**TASK REQUIREMENTS**
Please copy every record below exactly and leave out the pictures.

**ENTRIES SUPPLIED**
*** Block opens ***

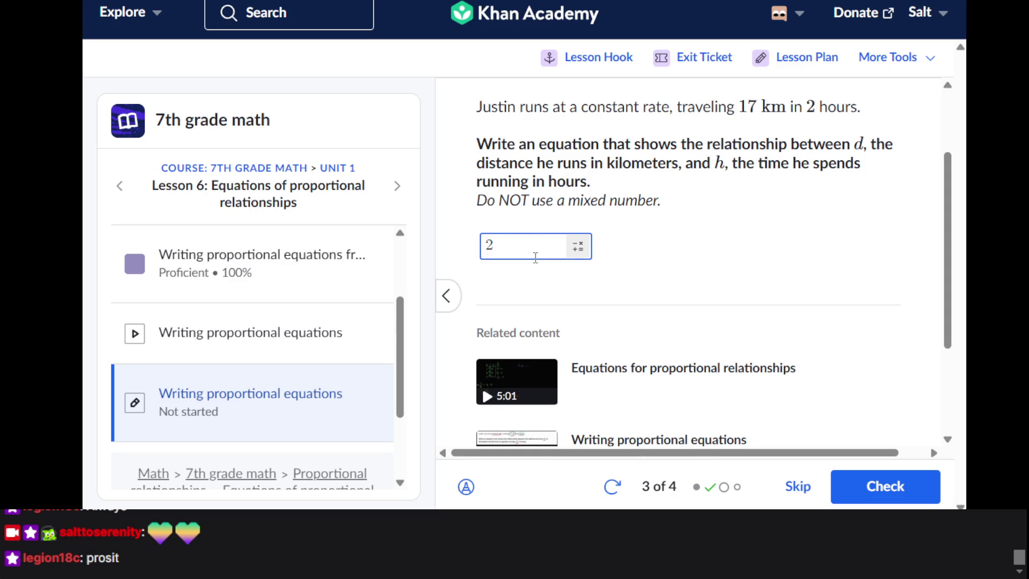
{"action": "scroll", "coordinate": [535, 258], "scroll_direction": "up", "scroll_amount": 1}
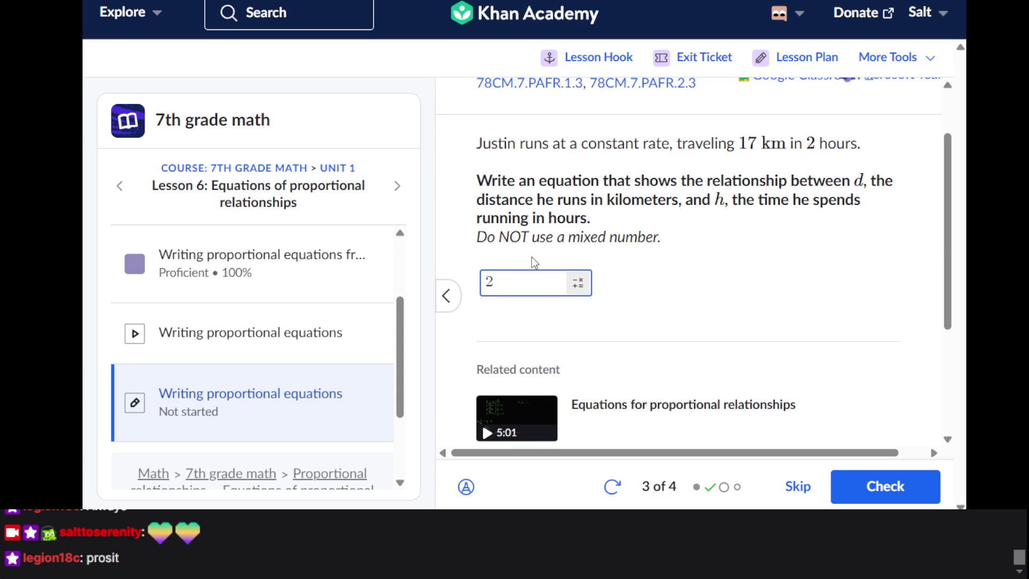
{"action": "key", "text": "BackSpace"}
{"action": "type", "text": "d"}
{"action": "key", "text": "BackSpace"}
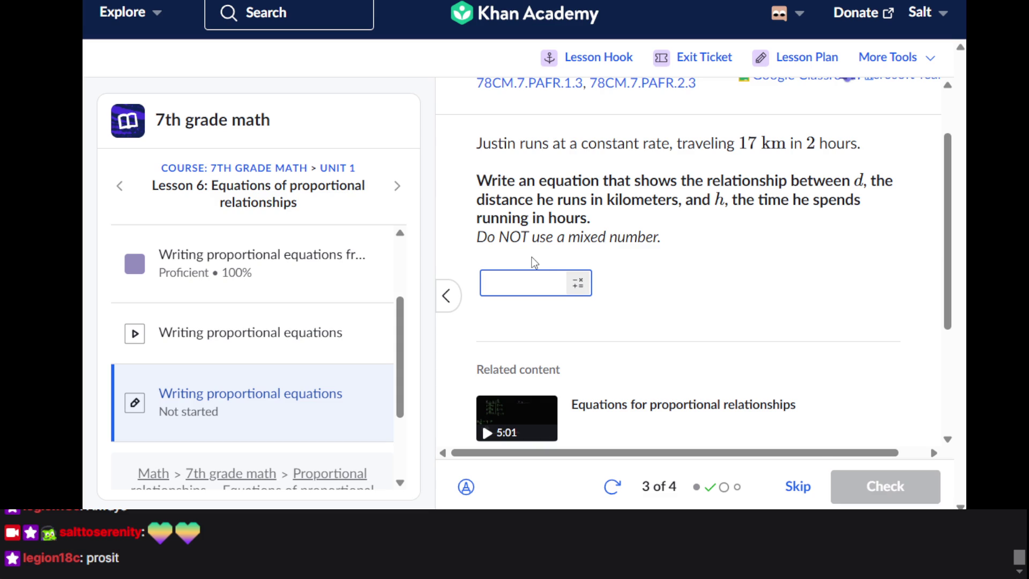
{"action": "type", "text": "d"}
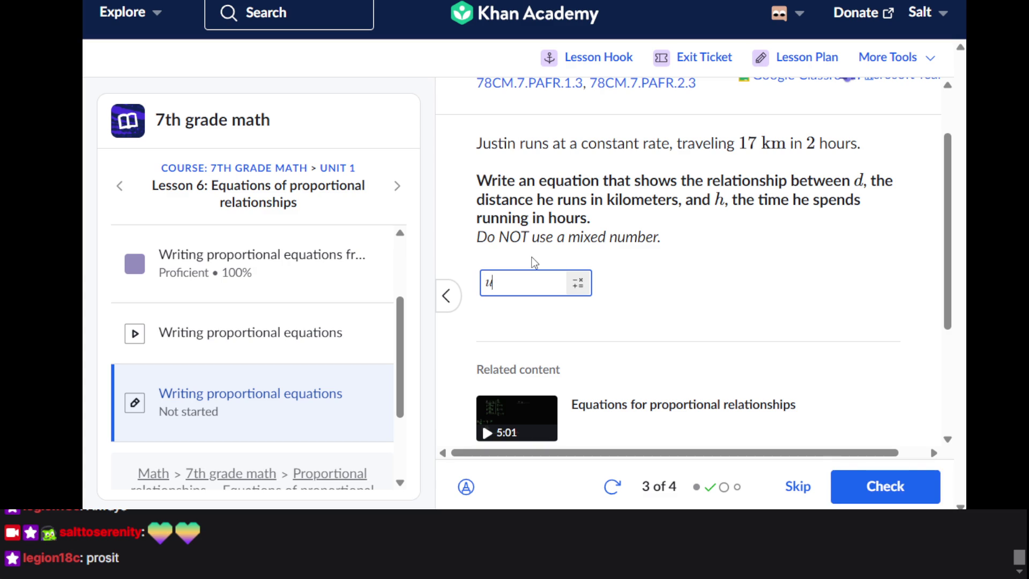
{"action": "key", "text": "BackSpace"}
{"action": "type", "text": "h"}
Add parentheses containing the fraction 17/2 after h using the math keypad
{"action": "left_click", "coordinate": [577, 282]}
{"action": "left_click", "coordinate": [648, 185]}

*** Block closes ***

**SOLUTION BELOW**
{"action": "scroll", "coordinate": [535, 258], "scroll_direction": "up", "scroll_amount": 1}
{"action": "key", "text": "BackSpace"}
{"action": "type", "text": "d"}
{"action": "key", "text": "BackSpace"}
{"action": "type", "text": "d"}
{"action": "key", "text": "BackSpace"}
{"action": "type", "text": "h"}
Add parentheses containing the fraction 17/2 after h using the math keypad
{"action": "left_click", "coordinate": [577, 282]}
{"action": "left_click", "coordinate": [648, 185]}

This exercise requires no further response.